Los Angeles Times Oct.
22/01
LAS VEGAS -- The city's casino king is at it again. A
year and a half after Steve Wynn left the gambling business, he announced last
week that he will open Le Reve, a resort he predicts will be unlike any other on
the Las Vegas Strip.
"People are going to come from everywhere to see it and marvel at it,"
Wynn said Friday in a speech during the 15th annual World Gaming Congress &
Expo at the Venetian hotel-casino.
Le Reve means "the dream" in French and is the name of a Pablo Picasso
painting Wynn owns. Wynn has been quiet on his plans for the old Desert Inn
resort he bought for $270 million in June 2000. Wynn made the purchase just
months after he sold Mirage Resorts Inc. to MGM Grand Inc. (now MGM Mirage) for
$4.4 billion in March 2000. Mirage properties included Treasure Island, Mirage,
Bellagio and the Golden Nugget.
Wynn made about $483 million on the sale, and casino executives and gambling
analysts assumed the man who sparked the Las Vegas mega-resort building boom
would create another major project.
Wynn, 59, spoke to the crowd for an hour but spent only 10 minutes talking about
his new project. He revealed few details, saying the resort will have two
theaters, great shopping and restaurants.
The resort won't have a theme, something very un-Vegas.

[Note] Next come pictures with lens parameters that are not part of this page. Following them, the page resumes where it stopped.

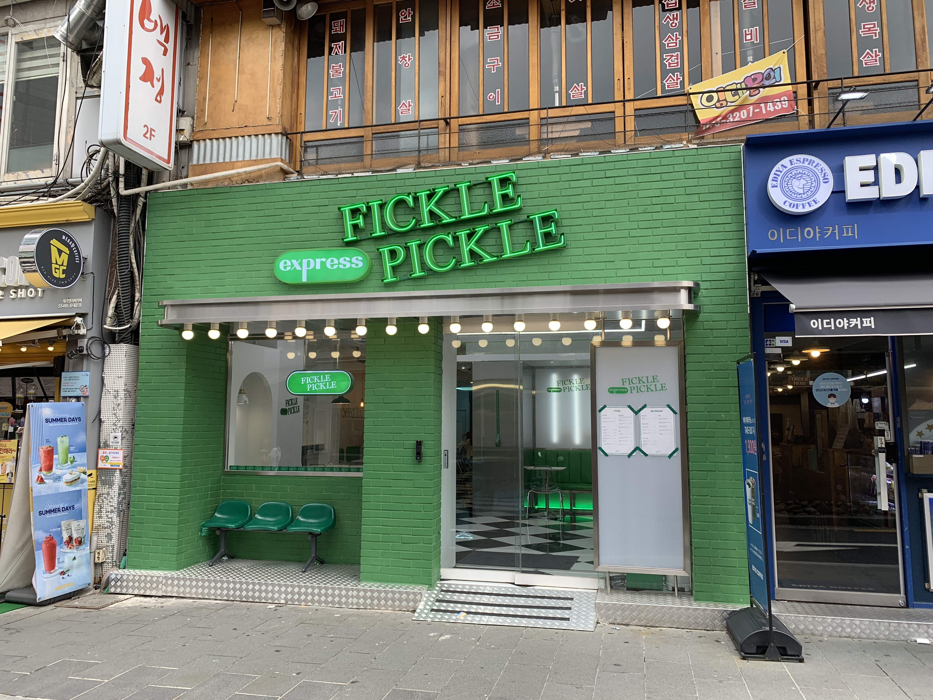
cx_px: 466
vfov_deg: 53.1
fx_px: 701
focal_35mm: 26
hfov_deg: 67.3
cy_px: 350
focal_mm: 4.25
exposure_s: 1/238
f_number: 1.8
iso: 25
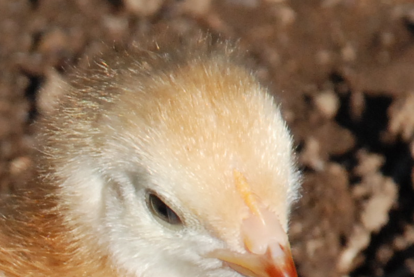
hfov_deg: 2.5
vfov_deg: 1.7
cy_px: 318
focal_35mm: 817
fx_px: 9407
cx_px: -236
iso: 800
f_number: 9
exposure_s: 1/1250
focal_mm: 112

"It's about our desert and the southwestern United States," he said.
"It's time for Las Vegas to have its own hotel."
Wynn predicted Le Reve will compete with the upscale Bellagio.
He said Chanel and Christian Dior have agreed to open stores in the resort.
Balthazar, a New York restaurant, also will open in Le Reve, Wynn said.
One of the resort's theaters will feature a show about a fictional tribe in the
Himalayas that lives in isolation. Children in the tribe can fly until they
reach age 11, Wynn said.
The show will be about a young man who refuses to accept his loss of flight and
the adventures he has as he tries to regain flight.
Cirque du Soleil Inc. founder Franco Dragone will be the resort's entertainment
director, but Wynn said the show will be completely different from Cirque du
Soleil shows at Treasure Island and Bellagio.
Wynn did not say when Le Reve will open, but said the design is finished and a
model of the property will be on display in the lobby of the closed Desert Inn
in about a month. He has said the resort would open in about 21/2 years.
According to plans filed with the Clark County Planning Commission, the resort
will include a 120,000-square-foot casino, 15 restaurants and entertainment
venues, 70,000 square feet of retail space, 132,000 square feet of convention
space, two wedding chapels, a luxury spa and a three-acre pool deck.
Much of the Desert Inn will be imploded to make way for the new resort. One
tower will be imploded early Tuesday morning.
Wall Street analysts have estimated the price of the project at $1.2 billion to
$1.3 billion, but Wynn did not disclose the price during his speech.
Wynn said his personal art collection will be displayed in a gallery that will
open Nov. 13 in the Desert Inn's old gift shop.
Wynn is credited with changing the Las Vegas Strip into a gambling bonanza. He
opened the Mirage hotel-casino in 1989, sparking an unprecedented building boom
on and off the Strip.
Mega-resorts became the destination of choice, and Las Vegas became the nation's
fastest-growing metropolitan area.
"Le Reve has been the most wonderful experience of my life," he said.